Well, since you’ve mentioned accessibility, some of us have AuDHD, and while each person is different, for me specifically this means that I can set up CWM or FVWM for X11, but I just can’t set up Hikari for Wayland. That is, I had it kinda working, but the anxiety from setting up that and some terminal emulator with hipster XML config and DPI being wrong just made me say “fsck that” and go back. I could have tried Gnome with Wayland, but my X11 setup is more subjectively usable.
OK, I’m not sure, but I think OpenBSD and NetBSD don’t run any scripts contained inside packages. They are not Linux ofc.
Yes, you can do that. You can set aliases which will look like whatever at all. How do you solve that “problem”?

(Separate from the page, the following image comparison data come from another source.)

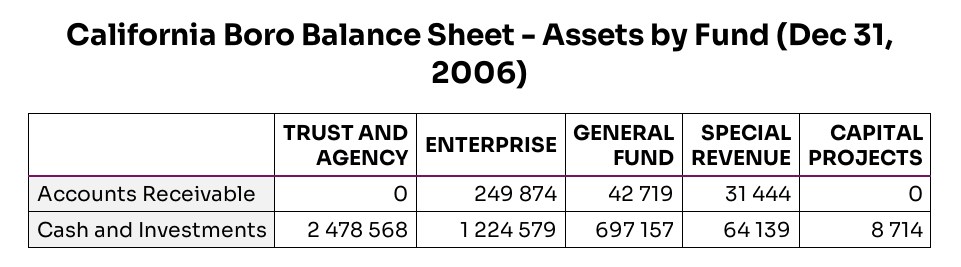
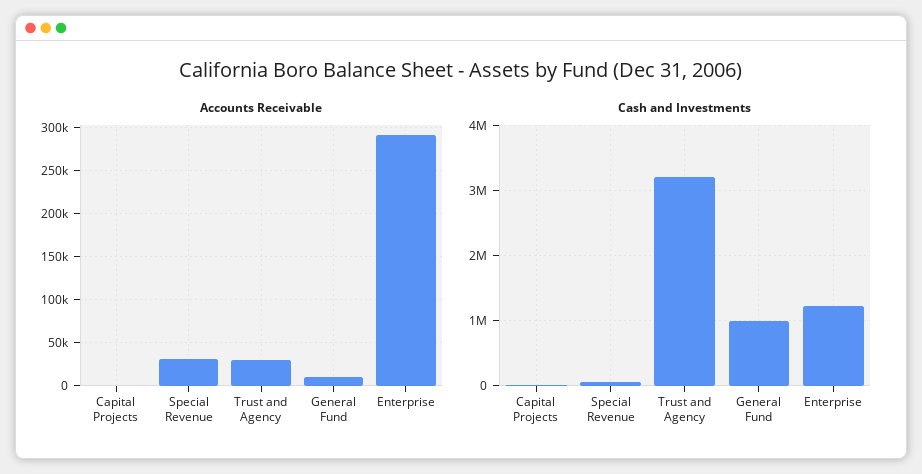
  {
    "Accounts Receivable": {
-     "TRUST AND AGENCY": 0,
+     "TRUST AND AGENCY": 30000,
-     "ENTERPRISE": 249874,
+     "ENTERPRISE": 290000,
-     "GENERAL FUND": 42719,
+     "GENERAL FUND": 10000,
      "SPECIAL REVENUE": 31444,
      "CAPITAL PROJECTS": 0
    },
    "Cash and Investments": {
-     "TRUST AND AGENCY": 2478568,
+     "TRUST AND AGENCY": 3200000,
      "ENTERPRISE": 1224579,
-     "GENERAL FUND": 697157,
+     "GENERAL FUND": 1000000,
      "SPECIAL REVENUE": 64139,
      "CAPITAL PROJECTS": 8714
    }
  }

OK, I’ll make a shortcut here and say that if you think this is a problem, the only real fundamentally sane way to solve it is to disallow privilege elevation, say, after single mode, and boot to that in case you need to do some maintenance.
Any program that you run. Well, or one can forbid aliasing ‘sudo’ in the shell, of course. But you won’t run out of things which can be aliased to something nasty. It will be the same as
rm -rf /
advice evolving torm -rf /*
Yeah, like windows did, for a long time, and from time to time still does.
It pretty much does, yes.
Ok. Not to do with security. Let’s not get sidetracked.
I’m not sure about the BSDs, but I’m talking about Linux. And as it stands, the package installation step is a risky process in any distro I’ve ever seen. You just have to rely that no mistake will ever be made by packagers, nothing will slip past them, and that they manually and thoroughly look through every installation process of every package (which they don’t).
It’s an unnecessary risk that gets solved by Flatpak (plus a bunch of other security advantages)
I don’t know, I’m not a security expert. But it is a problem, and a massive one.